In an action against holding company Leucadia National Corporation, the government alleged that Leucadia’s unreported acquisition of more than 16 million shares of KCG Holdings, Inc. voting securities in July 2013 violated the HSR Act. Leucadia agreed to pay a $240,000 civil penalty to settle the charges under a settlement announced in September 2015. At that time, the government moved for immediate entry of the settlement. A competitive impact statement also was filed in that case to comply with the Tunney Act.

The Tunney Act procedures slow down the approval process for settlements in these types of cases. In the past, settlements in HSR civil penalty cases had been approved by the courts within days. Parties to these types of settlements can now expect to see long waits for court approval, as the government complies with the Tunney Act requirements.

  1. Congress pushes for regulatory reform.

There has been a push among Republican lawmakers for government “reform.” This effort has been directed at the FTC, among other agencies. With a Republican majority in both the House of Representatives and Senate, and President Donald J. Trump in the White House, measures that could not get sufficient support in both houses and faced a likely veto from President Barack Obama will almost certainly be reintroduced in the 115th Congress.

A legislative reform package aimed at the FTC in 2016, which ultimately failed to pass Congress, was focused primarily at the FTC’s consumer protection mission. However, it would likely impact the competition mission as well.

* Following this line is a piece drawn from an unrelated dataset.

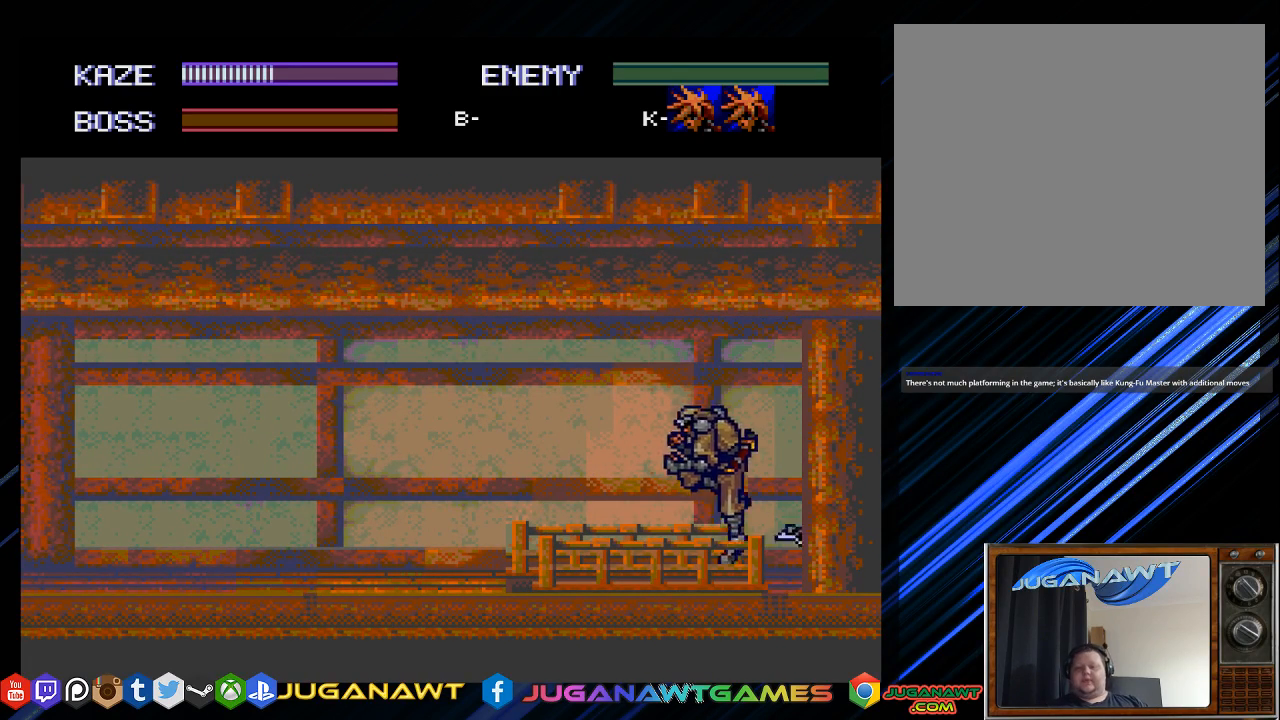
{"buttons": ["DPAD_RIGHT"], "left_stick": "center", "right_stick": "center", "events": []}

In July, the House Energy and Commerce Committee approved the proposed FTC Process and Transparency Reform Act (H.R. 5510). It included measures to limit the agency’s enforcement against  unlawful acts or practices to instances of substantial injury to consumers; require the agency to make an annual report on the status of investigations; mandate economic analysis for the agency’s legislative and regulatory recommendations; prescribe that agency investigations terminate at the expiration of six months; and require the filing of an annual plan with Senate and House Committees. Incorporated in this package was the proposed TIME Act (H.R. 5093), which would have placed an eight-year time limit on most administrative consent orders. Another measure, the proposed STALL Act (H.R. 5097), contained provisions intended to relieve businesses of uncertainty as to whether an FTC investigation was still open, by requiring the FTC to send the company being investigated a verifiable written communication every six months.

An effort to change merger enforcement procedures at the FTC also gained ground in 2016. The proposed “Standard Merger and Acquisition Reviews Through Equal Rules Act of 2015” or “SMARTER Act” (H.R. 2745) passed the House in March 2016. The measure, which stalled in the Senate and was opposed by the Obama Administration, sought to eliminate differences in the procedures used by the FTC and the Department of Justice Antitrust Division in challenging unconsummated acquisitions and mergers. In 2017, calls for government reform will likely include similar measures.

Conclusion.

Trends in merger and criminal enforcement, as well as agency practice and procedure, that were identified for 2016 will likely impact the year ahead. Important decisions will soon be made on concentration in the health insurance and the health care industries as a result of the agencies’ willingness to challenge mergers. The outcomes in these cases will impact the decisions of merging parties in the coming years and shape the tactics of the agencies for the foreseeable future. The criminal enforcement efforts of 2016 also will shape the coming year, as new probes replace long-running cartel investigations. Efforts to provide guidance in 2016 will continue to take shape in 2017, as a new administration decides how to update policies and guidelines. Lastly, procedural changes at the agencies dictated by court order may very well be joined by new processes decreed by congress.